Electronic design automation data
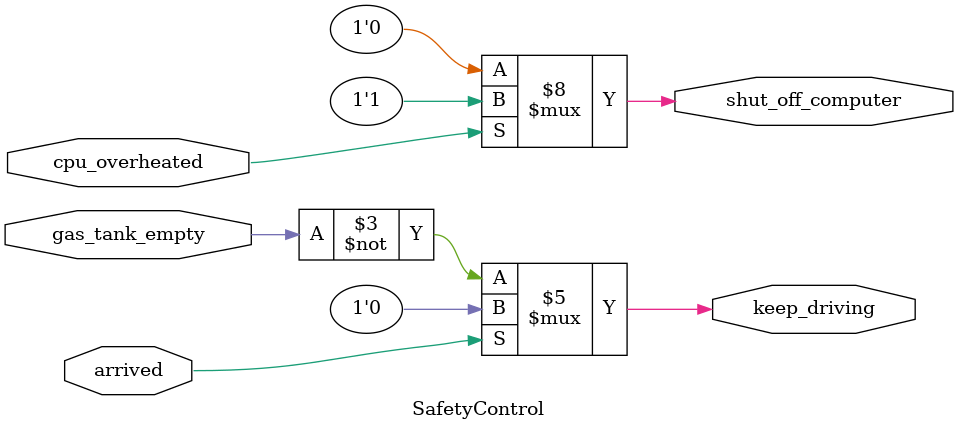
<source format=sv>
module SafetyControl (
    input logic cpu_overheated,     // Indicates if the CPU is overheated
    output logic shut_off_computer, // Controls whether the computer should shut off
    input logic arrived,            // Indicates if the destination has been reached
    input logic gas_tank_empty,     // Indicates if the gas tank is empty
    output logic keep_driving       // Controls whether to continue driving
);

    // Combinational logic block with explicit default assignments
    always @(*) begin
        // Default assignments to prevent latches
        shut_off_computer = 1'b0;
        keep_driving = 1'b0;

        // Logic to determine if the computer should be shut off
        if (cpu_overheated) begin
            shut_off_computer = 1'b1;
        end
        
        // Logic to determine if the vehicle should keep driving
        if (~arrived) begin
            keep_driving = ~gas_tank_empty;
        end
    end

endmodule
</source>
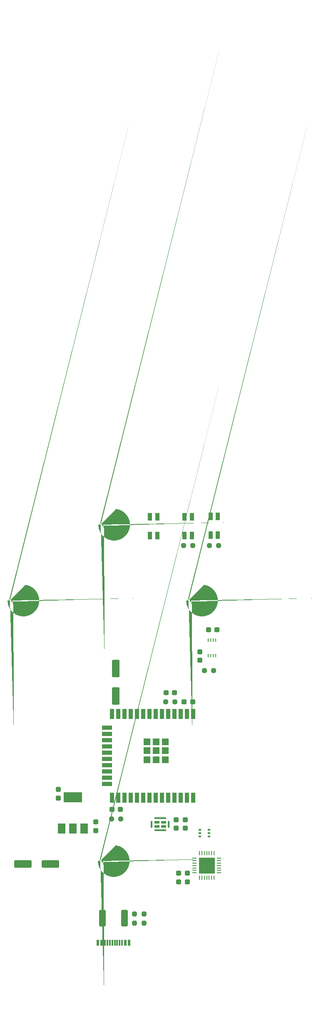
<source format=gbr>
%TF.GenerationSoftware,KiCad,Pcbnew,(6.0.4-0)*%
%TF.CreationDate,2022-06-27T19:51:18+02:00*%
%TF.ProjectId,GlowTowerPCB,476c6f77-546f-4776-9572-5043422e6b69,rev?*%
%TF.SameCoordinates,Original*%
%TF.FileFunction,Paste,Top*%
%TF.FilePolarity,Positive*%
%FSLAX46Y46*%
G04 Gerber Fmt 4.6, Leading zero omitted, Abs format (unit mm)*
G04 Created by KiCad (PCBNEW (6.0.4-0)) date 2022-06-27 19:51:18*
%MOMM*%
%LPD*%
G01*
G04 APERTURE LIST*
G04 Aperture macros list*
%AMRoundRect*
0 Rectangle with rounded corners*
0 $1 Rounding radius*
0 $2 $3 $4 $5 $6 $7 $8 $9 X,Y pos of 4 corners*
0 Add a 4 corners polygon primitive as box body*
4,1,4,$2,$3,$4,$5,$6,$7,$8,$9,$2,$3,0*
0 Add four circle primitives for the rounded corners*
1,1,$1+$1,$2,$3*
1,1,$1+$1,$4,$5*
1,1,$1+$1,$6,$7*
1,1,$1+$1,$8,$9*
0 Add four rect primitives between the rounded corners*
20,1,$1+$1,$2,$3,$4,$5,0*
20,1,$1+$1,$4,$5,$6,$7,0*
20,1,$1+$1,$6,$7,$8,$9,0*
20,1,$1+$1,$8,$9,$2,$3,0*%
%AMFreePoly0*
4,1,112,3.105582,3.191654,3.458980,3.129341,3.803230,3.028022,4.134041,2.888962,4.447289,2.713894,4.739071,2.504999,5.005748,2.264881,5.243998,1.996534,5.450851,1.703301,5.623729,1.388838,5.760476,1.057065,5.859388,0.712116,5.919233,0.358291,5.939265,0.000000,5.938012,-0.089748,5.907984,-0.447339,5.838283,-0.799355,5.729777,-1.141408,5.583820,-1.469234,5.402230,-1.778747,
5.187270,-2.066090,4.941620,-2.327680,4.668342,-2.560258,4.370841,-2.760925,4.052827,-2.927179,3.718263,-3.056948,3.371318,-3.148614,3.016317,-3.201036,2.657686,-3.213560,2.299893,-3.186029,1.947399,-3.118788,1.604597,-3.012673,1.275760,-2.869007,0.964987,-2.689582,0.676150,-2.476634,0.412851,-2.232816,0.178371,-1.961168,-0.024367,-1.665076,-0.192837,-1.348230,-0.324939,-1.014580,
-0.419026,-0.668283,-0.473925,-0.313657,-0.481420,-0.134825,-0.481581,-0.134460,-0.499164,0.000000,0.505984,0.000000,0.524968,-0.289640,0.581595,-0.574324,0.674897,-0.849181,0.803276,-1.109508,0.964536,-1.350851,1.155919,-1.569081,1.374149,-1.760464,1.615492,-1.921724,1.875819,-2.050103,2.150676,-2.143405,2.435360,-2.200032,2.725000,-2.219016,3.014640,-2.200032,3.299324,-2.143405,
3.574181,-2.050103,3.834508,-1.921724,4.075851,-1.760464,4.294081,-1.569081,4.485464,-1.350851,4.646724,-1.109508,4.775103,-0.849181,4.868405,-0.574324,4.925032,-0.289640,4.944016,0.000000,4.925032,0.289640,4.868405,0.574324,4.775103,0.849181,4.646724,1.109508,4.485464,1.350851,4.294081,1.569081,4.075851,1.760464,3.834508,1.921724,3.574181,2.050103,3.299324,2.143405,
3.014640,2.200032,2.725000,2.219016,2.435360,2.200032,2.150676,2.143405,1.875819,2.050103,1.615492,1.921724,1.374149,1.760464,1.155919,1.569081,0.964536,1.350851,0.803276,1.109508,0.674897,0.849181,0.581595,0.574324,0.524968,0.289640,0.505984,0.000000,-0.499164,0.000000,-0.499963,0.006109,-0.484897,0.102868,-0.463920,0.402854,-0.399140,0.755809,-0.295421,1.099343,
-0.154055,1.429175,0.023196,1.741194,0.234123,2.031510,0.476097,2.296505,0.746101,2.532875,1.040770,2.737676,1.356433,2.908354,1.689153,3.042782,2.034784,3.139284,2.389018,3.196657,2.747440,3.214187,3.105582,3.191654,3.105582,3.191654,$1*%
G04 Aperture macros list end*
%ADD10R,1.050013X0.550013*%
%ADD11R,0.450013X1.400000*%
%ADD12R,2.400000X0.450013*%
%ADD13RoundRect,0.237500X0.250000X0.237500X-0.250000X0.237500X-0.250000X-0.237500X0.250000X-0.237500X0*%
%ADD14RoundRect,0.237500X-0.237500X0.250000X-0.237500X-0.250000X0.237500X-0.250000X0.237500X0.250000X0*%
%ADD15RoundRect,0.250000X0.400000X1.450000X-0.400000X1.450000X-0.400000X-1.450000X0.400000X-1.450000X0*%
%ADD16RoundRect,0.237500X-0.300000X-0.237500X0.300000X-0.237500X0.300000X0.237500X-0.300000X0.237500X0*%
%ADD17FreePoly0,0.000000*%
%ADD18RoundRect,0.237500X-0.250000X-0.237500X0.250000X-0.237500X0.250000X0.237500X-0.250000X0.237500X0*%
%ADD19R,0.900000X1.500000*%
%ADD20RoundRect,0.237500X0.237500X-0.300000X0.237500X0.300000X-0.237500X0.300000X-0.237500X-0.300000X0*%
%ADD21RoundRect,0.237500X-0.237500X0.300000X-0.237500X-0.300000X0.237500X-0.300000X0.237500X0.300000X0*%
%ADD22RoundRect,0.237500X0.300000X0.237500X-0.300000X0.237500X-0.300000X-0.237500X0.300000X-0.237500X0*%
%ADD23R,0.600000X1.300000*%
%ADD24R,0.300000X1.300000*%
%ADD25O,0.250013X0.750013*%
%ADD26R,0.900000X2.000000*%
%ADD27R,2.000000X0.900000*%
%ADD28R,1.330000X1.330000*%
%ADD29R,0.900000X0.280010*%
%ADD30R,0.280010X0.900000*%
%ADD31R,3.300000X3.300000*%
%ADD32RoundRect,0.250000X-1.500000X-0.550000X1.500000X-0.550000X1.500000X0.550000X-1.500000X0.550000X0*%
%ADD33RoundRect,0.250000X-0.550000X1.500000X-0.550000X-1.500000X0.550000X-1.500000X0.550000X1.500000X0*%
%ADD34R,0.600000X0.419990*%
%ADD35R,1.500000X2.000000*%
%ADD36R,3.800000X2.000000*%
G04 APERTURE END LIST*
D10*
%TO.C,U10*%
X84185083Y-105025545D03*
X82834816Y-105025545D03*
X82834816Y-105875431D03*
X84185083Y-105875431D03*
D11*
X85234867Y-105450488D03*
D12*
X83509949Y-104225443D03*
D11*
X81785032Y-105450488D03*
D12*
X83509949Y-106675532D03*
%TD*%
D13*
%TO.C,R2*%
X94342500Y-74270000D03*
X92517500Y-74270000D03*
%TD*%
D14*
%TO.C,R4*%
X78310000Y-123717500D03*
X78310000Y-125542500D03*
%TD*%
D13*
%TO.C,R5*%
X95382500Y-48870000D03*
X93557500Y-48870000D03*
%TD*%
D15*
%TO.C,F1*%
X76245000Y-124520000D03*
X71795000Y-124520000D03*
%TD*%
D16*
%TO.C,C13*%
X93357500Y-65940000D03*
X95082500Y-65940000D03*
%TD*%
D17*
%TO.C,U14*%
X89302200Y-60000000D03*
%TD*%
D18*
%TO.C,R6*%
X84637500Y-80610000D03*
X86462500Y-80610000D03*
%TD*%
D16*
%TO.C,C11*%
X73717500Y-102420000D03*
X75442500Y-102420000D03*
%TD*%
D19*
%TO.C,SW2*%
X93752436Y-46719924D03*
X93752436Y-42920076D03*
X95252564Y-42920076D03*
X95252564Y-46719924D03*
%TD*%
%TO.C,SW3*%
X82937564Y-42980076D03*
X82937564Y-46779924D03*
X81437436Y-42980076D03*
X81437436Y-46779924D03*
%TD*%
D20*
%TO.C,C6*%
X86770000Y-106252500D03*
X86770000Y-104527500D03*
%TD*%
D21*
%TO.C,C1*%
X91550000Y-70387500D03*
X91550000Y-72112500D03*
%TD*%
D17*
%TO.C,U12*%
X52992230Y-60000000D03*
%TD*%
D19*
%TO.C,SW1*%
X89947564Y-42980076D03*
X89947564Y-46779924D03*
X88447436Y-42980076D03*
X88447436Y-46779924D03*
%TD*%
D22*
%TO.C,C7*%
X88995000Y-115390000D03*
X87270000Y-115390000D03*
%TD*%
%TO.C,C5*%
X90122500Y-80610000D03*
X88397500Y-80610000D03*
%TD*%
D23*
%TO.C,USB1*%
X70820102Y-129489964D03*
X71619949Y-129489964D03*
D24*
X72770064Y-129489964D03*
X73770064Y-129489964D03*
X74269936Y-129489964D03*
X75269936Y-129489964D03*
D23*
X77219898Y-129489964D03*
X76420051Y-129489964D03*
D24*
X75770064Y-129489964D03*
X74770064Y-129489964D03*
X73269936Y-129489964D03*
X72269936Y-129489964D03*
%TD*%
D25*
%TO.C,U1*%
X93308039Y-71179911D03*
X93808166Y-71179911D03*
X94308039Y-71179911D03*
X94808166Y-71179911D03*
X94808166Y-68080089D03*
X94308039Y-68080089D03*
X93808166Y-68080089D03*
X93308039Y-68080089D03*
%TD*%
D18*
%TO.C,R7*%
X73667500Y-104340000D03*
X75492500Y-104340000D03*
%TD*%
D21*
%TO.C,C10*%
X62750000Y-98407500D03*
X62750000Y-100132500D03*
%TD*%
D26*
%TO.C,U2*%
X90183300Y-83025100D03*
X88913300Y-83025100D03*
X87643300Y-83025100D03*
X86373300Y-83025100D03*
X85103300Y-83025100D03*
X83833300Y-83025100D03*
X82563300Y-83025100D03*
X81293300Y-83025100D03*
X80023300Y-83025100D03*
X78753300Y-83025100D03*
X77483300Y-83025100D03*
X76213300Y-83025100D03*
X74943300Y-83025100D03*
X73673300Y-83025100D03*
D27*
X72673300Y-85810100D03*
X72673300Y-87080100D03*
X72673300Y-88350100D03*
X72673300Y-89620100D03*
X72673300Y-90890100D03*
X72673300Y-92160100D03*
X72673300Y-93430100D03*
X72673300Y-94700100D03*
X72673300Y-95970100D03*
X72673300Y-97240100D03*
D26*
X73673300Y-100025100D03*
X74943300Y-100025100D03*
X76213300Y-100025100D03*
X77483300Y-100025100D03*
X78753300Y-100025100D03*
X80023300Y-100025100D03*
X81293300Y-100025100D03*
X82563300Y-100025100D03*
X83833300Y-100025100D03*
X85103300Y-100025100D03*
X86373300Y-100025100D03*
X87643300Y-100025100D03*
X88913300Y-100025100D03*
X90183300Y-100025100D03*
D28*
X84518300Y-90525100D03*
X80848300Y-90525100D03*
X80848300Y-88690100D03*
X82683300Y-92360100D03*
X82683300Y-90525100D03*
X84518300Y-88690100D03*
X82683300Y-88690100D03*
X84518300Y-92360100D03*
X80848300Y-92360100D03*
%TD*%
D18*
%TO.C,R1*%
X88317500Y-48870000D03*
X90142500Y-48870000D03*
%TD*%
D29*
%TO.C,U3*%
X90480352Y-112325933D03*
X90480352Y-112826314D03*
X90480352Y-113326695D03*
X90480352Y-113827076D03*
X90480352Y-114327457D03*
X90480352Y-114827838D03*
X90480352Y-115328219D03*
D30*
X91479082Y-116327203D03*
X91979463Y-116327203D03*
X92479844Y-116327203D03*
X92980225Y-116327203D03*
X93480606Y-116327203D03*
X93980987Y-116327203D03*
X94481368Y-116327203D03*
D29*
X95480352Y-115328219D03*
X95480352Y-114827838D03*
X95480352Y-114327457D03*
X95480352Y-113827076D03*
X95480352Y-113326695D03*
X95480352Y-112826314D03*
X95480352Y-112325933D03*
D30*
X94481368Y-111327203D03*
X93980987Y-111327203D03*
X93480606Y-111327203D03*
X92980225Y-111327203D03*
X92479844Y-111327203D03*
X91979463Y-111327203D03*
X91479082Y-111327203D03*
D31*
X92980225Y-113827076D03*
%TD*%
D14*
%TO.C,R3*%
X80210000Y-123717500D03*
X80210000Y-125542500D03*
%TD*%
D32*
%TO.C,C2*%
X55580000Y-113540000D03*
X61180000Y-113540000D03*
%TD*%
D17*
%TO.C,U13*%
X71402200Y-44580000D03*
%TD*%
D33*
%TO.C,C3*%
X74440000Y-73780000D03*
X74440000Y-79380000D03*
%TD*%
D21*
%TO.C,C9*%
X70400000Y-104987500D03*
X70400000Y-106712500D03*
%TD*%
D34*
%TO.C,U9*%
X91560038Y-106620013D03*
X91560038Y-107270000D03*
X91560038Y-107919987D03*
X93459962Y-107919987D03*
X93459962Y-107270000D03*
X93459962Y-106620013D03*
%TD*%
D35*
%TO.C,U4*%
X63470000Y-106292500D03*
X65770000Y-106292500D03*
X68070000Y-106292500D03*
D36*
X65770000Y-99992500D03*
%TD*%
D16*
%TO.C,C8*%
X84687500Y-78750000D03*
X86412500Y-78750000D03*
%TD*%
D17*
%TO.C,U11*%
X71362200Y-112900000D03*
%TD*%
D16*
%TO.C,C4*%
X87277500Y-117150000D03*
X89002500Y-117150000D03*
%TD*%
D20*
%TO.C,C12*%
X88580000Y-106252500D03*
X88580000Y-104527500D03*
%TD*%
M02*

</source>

The problem: The reply should consist solely of the lines above from the one that has "X88397500Y-80610000D03*" through the one that has "X74770064Y-129489964D03*", reproduced exactly.

Response box:
X88397500Y-80610000D03*
%TD*%
D23*
%TO.C,USB1*%
X70820102Y-129489964D03*
X71619949Y-129489964D03*
D24*
X72770064Y-129489964D03*
X73770064Y-129489964D03*
X74269936Y-129489964D03*
X75269936Y-129489964D03*
D23*
X77219898Y-129489964D03*
X76420051Y-129489964D03*
D24*
X75770064Y-129489964D03*
X74770064Y-129489964D03*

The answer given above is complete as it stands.